**WRITTEN INSTRUCTION 1**
According to the text on Minimum Support Price, how many crops does MSP now cover?
**WRITTEN INSTRUCTION 2**
Write what comes next in the text on Minimum Support Price, picking up after its final sentence.

**READING TEXT**
↓↓↓

Minimum Support Price (MSP) is an important public intervention to ensure remunerative prices for farm produce. This system was developed by the Centre in 1965 mainly to address the serious shortage of staple food in the country. Initially, MSP was announced for paddy and wheat to meet the goals of providing incentive to producers to raise production by adopting the new technologies of Green Revolution and to arrange adequate supply of foodgrains through public procurement to serve the needs of consumers. These two goals complemented each other and entail procurement of foodgrains (paddy/rice and wheat) by official agencies. Subsequently, MSP was notified for more crops and now it covers 23 crops including all major cereals, pulses and oilseeds and cotton and jute. However, no effective mechanism was put in place to ensure MSP for the additional crops brought under the ambit of MSP. As a result, the effectiveness of MSP for farmers remained restricted to rice, wheat and cotton, that too in states and markets where public agencies procured the produce.

The use of procurement as an instrument to enforce MSP is usually costly and costlier for crops where a ready avenue for disposal does not exist
Historical data shows that farm harvest prices for various agricultural commodities routinely remained below MSP in many parts of the country. As the awareness about MSP increased, more farmers started asking for it. Growing commercialisation of agriculture and failure of the market to evolve with the changing requirement of production also forced farmers to seek protection against prices turning low. After bumper harvest during 2016-17, farm prices of most crops  declined, turning more severe during 2017-18. As a result, the demand to ensure MSP for every crop has now become  intense and widespread. This demand is justified for two reasons. One, MSP is notified by the government, which, in a way, makes it incumbent on it to honour it. Second, the terms of reference considered by the Commission for Agricultural Costs and Prices (CACP) while recommending MSP provide economic and technical rationale to keep prices received by farmers above the MSP. While there is no contention about the claim of farmers to get MSP, there is a need for clarity on: mechanisms to honour or ensure MSP; the role of the Centre and the states in ensuring price guarantee, and fiscal and market implications.
 
Beside central procurement at MSP, the Ministry of Agriculture and Farmers’ Welfare (MOAFW) operates two other schemes, namely, Price Support Scheme for MSP crops other than rice, wheat and cotton and Market Intervention Scheme for non-MSP crops. These schemes are to be operated by states on a cost-sharing basis with the Centre. Similarly, some procurement is done under Price Stabilisation Fund and the buffer stock scheme of the Department of Consumer Affairs. The coverage of these schemes has remained low and sporadic.
 
To address the problem of unremunerative prices received by farmers, MOAFW has  prepared a proposal,Market Assurance Scheme,  which suggests decentralised procurement of MSP-notified crops other than wheat and paddy by states and it shall be the responsibility of the states to handle and dispose off the procured commodity. The Centre shall compensate the states for losses, if any, in the process  to a   maximum of 40 per cent of MSP of the procured commodity. This covers all the expenses in procurement and storage plus any loss on the sale of procured produce.

↑↑↑

[A block of data]
↓↓↓

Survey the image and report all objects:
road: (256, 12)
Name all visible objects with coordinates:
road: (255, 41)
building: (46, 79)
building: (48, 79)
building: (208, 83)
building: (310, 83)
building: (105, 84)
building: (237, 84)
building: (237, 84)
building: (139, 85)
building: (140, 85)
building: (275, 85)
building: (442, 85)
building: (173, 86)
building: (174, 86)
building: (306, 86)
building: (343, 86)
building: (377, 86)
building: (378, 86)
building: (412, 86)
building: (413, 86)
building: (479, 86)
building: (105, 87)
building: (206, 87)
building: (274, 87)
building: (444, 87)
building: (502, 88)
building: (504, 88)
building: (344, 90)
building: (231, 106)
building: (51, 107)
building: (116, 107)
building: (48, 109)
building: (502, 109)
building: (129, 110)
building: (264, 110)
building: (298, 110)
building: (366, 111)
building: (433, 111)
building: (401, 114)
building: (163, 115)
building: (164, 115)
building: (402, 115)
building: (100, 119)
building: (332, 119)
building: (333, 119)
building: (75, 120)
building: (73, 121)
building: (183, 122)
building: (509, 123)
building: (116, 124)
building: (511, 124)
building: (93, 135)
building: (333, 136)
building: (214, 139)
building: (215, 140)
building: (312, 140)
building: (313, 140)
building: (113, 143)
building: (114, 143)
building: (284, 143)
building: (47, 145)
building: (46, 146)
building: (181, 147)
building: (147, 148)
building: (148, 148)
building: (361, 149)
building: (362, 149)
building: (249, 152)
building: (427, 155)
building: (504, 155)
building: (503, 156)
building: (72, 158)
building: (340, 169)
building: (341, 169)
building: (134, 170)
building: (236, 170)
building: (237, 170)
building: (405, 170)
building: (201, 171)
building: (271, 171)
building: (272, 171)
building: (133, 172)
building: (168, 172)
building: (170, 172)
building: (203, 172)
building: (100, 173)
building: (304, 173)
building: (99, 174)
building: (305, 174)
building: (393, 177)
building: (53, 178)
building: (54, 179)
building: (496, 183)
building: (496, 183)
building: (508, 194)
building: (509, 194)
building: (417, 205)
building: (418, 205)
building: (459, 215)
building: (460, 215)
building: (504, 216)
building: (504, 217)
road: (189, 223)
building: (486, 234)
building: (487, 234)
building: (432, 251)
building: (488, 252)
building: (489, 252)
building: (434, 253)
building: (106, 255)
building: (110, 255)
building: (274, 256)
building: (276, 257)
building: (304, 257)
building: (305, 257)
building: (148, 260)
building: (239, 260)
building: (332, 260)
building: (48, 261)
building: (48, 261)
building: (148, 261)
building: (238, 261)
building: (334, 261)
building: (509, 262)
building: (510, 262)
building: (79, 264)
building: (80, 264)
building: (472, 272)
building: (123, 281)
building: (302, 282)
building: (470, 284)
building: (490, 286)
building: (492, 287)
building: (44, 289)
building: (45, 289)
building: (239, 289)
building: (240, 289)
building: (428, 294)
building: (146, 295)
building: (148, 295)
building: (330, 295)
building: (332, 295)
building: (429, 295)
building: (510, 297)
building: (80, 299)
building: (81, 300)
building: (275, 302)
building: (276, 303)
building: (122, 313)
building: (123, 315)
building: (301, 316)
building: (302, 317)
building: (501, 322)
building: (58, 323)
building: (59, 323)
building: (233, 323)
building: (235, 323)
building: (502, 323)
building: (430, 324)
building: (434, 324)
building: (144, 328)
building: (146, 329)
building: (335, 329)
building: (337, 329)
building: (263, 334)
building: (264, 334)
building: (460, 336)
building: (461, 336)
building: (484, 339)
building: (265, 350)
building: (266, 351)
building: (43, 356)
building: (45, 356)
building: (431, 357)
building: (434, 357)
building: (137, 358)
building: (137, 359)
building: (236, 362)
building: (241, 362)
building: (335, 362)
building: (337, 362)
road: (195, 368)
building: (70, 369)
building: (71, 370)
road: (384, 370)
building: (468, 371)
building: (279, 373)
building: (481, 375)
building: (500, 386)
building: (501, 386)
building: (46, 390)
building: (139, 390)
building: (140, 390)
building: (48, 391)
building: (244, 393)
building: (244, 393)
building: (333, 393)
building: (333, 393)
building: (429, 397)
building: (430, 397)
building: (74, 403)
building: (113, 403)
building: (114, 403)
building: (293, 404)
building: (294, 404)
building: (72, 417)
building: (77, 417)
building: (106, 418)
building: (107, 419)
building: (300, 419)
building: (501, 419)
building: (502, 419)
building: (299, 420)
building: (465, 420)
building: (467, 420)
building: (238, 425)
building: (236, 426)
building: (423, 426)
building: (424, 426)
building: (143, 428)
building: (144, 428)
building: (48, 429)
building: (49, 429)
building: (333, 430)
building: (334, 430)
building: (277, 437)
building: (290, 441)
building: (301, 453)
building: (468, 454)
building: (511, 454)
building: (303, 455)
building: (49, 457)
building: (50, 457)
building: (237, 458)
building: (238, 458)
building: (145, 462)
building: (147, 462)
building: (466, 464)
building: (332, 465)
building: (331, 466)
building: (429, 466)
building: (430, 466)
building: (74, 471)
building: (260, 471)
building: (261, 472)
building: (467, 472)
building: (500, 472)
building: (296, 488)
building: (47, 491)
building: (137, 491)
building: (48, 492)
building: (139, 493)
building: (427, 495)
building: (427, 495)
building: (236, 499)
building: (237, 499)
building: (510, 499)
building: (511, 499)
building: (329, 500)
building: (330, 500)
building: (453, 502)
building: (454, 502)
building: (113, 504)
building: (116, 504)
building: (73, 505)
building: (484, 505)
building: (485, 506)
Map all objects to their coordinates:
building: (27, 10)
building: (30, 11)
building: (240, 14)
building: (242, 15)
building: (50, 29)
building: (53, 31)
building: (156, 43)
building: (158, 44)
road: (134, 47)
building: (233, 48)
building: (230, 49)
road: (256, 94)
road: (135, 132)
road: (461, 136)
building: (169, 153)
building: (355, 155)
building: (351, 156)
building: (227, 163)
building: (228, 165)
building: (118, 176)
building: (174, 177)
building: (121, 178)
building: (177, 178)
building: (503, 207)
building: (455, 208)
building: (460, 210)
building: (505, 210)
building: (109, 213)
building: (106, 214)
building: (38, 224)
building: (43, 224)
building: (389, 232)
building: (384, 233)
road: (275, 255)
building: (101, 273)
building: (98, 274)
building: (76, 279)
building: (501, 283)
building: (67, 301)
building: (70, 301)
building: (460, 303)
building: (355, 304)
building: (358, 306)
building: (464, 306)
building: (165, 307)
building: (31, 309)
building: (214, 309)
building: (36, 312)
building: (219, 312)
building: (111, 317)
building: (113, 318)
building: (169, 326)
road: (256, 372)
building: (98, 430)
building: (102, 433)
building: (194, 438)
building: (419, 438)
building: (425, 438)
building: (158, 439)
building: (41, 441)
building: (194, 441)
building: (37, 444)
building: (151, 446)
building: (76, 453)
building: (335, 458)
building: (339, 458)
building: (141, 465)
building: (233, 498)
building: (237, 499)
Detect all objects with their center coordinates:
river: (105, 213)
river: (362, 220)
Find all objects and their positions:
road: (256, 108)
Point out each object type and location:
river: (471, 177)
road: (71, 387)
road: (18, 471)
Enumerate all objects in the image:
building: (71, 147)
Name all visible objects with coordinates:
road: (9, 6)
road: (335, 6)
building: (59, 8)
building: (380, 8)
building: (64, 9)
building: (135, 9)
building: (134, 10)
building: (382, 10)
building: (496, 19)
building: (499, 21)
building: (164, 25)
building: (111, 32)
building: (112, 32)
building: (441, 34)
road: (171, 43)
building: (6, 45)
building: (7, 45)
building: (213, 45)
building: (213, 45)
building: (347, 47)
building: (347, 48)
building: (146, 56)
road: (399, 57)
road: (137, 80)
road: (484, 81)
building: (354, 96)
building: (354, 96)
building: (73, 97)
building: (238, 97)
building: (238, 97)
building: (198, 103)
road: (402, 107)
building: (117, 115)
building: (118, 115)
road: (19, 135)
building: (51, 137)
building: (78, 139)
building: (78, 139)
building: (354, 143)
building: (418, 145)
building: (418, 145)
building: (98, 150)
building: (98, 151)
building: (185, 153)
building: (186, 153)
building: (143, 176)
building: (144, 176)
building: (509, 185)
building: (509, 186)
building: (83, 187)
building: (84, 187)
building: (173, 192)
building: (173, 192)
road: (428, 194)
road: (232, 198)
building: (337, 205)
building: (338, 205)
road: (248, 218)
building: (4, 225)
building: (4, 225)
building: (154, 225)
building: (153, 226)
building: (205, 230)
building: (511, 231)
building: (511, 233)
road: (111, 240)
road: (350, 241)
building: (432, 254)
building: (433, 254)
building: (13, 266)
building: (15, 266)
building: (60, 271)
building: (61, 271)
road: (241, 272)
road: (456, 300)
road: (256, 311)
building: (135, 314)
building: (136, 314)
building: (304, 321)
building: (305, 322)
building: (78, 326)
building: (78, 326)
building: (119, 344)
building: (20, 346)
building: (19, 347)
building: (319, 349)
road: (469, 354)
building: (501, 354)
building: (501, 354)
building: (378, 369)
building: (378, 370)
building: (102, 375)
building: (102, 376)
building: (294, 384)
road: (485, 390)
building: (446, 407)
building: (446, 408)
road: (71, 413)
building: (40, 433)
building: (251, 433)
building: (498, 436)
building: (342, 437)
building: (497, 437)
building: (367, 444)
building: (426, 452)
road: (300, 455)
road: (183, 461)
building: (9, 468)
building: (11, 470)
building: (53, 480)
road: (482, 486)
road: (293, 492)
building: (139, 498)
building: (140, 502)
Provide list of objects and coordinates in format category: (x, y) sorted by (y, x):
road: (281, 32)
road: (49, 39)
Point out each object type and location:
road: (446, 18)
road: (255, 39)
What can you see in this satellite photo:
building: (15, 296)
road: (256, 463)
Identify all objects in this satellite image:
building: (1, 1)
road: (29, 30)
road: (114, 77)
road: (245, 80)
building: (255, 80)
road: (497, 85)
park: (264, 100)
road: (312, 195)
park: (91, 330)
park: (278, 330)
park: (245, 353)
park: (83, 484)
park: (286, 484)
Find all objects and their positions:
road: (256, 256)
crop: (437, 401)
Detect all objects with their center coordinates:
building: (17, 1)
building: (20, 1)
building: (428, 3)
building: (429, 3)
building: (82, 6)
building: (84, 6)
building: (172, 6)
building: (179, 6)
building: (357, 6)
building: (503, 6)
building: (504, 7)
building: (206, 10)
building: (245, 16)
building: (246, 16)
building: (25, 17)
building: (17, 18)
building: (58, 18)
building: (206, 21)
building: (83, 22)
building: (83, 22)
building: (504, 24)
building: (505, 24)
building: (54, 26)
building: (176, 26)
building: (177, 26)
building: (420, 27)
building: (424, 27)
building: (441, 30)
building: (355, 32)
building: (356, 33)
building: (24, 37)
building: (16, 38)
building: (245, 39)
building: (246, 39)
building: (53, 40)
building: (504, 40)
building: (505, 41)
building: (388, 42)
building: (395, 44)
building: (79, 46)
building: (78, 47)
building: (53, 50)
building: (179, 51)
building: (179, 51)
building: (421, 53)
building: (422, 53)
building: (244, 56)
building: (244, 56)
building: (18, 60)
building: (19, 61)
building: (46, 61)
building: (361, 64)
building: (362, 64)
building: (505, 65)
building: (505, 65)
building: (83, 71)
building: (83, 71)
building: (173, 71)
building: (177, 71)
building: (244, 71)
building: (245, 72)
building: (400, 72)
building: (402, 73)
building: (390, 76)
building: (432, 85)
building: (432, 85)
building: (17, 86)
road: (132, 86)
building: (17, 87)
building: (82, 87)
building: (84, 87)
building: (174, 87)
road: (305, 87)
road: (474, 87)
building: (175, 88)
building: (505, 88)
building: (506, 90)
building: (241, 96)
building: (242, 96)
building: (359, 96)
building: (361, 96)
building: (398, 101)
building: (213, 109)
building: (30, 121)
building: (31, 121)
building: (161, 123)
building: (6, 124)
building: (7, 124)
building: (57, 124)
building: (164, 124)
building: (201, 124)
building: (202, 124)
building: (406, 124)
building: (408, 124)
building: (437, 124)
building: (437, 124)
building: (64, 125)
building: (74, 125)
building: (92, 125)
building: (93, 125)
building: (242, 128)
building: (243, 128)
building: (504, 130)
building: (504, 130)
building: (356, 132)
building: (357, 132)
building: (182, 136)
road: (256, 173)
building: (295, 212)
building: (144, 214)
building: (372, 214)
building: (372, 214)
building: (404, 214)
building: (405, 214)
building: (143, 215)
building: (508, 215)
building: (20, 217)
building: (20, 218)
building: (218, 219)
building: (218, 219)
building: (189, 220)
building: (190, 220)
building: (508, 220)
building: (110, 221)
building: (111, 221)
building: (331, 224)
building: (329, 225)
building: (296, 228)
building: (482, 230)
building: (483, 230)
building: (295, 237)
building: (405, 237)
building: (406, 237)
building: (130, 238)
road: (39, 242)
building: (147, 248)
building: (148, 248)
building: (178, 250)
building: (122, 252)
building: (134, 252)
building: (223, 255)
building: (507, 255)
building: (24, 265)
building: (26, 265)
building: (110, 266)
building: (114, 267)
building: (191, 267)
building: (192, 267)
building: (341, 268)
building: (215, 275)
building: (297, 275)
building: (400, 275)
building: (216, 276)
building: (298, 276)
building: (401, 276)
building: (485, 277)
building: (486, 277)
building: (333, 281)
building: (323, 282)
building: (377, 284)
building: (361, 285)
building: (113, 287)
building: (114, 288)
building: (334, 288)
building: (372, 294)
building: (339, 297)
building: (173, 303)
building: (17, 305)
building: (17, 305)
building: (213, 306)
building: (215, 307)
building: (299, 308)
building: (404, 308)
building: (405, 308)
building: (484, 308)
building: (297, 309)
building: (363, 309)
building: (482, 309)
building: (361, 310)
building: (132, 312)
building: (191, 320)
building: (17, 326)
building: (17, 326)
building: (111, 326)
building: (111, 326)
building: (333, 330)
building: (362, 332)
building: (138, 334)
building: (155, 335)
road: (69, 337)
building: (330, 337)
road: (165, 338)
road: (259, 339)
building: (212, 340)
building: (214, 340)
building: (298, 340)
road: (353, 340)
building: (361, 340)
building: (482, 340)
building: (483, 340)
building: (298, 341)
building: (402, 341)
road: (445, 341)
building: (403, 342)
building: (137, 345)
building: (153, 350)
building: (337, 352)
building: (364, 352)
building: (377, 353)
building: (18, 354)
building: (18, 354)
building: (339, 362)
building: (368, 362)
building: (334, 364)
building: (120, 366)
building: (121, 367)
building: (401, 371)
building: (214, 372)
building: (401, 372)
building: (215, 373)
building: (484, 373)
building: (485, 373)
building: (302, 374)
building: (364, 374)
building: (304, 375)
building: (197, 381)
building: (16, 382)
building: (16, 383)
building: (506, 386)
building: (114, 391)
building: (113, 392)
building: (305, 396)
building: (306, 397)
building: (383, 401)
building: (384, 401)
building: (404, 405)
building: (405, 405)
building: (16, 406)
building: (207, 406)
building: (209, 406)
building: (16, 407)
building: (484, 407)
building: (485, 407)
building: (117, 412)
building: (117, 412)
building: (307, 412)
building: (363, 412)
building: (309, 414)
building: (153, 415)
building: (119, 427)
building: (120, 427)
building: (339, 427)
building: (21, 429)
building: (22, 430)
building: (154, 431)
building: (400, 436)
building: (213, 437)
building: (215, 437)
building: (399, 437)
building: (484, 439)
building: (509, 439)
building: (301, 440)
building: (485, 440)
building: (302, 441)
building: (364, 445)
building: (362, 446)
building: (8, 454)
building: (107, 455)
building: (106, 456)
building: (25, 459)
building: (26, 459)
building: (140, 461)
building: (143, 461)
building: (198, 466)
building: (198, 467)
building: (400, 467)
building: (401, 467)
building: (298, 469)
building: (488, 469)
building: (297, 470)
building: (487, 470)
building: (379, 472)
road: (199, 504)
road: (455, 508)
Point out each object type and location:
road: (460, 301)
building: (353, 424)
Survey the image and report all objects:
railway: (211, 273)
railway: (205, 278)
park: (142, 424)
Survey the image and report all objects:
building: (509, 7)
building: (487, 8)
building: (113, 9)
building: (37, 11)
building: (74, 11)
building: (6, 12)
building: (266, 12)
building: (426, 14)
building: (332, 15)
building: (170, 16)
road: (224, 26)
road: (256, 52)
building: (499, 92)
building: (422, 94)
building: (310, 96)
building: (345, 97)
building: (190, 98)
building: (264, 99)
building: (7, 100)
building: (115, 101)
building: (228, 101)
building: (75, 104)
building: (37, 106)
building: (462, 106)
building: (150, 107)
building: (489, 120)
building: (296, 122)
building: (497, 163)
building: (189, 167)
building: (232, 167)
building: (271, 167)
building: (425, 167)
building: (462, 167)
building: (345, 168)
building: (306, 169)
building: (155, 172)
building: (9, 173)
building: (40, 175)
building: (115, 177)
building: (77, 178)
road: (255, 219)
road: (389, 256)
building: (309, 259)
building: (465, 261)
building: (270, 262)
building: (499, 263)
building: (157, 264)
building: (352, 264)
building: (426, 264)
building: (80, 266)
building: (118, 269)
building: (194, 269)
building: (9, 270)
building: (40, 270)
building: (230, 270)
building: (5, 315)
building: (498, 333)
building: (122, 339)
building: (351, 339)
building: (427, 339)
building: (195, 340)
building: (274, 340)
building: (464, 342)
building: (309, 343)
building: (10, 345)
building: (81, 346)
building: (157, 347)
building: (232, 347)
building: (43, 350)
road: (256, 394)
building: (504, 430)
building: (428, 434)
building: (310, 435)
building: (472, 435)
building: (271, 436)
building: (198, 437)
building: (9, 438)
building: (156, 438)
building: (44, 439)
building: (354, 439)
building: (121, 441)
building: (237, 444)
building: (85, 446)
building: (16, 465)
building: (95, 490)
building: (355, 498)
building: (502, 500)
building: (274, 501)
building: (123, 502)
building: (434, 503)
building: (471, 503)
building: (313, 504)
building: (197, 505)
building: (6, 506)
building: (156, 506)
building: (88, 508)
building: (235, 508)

↑↑↑

**TASK RESPONSE 1**
23 crops.

**TASK RESPONSE 2**
The use of procurement as an instrument to enforce MSP is usually costly and costlier for crops where a ready avenue for disposal, like PDS for rice and wheat, does not exist. An important alternative for this is the system of deficiency price payment (DPP). Under this, whenever the actual price received by the farmers for the produce sold in notified markets during the specified marketing period falls below the MSP, producers are paid the gap between the MSP and the price they received.  A pilot scheme has been launched by Madhya Pradesh for eight crops of the kharif season 2017 (namely soyabean, sesamum, niger seed, moong, urad, arhar, groundnut and maize). The scheme is named as Bhavantar Bhugtan Yojana. Farmers are being paid the difference between MSP and model price taken as average of farm harvest prices in Madhya Pradesh and two neighbouring states on a monthly basis. The scheme looks attractive and can be refined and tweaked to meet state and crop specifics. The Haryana government has gone beyond MSP crops and announced implementation of a price deficiency payment scheme for four vegetable crops — potato, onion, tomato and cauliflower in this year.
 
Given the vastness of Indian agriculture and the wide range of crops produced across states, the Centre alone cannot ensure price guarantee for all major crops throughout the country. There is a need for active intervention of both the Centre as well as the states to safeguard farmers against low prices and resulting agrarian distress. The Centre should ensure MSP of wheat and paddy throughout the country as these two crops are crucial for food security and they top in terms of area with 37 per cent share in the gross cropped area in the country. The implementation of the price guarantee scheme for the rest of the crops should be taken up by the states, while sharing the  cost with the Centre. State governments should adopt either the Market Assurance Scheme of the Centre or the Deficiency Price Payment scheme launched by MP and Haryana to ensure that farmers are paid more than the threshold level of price for the crops considered important by the states. This will address farmers’ distress related to low prices for their produce and have positive effect on output growth.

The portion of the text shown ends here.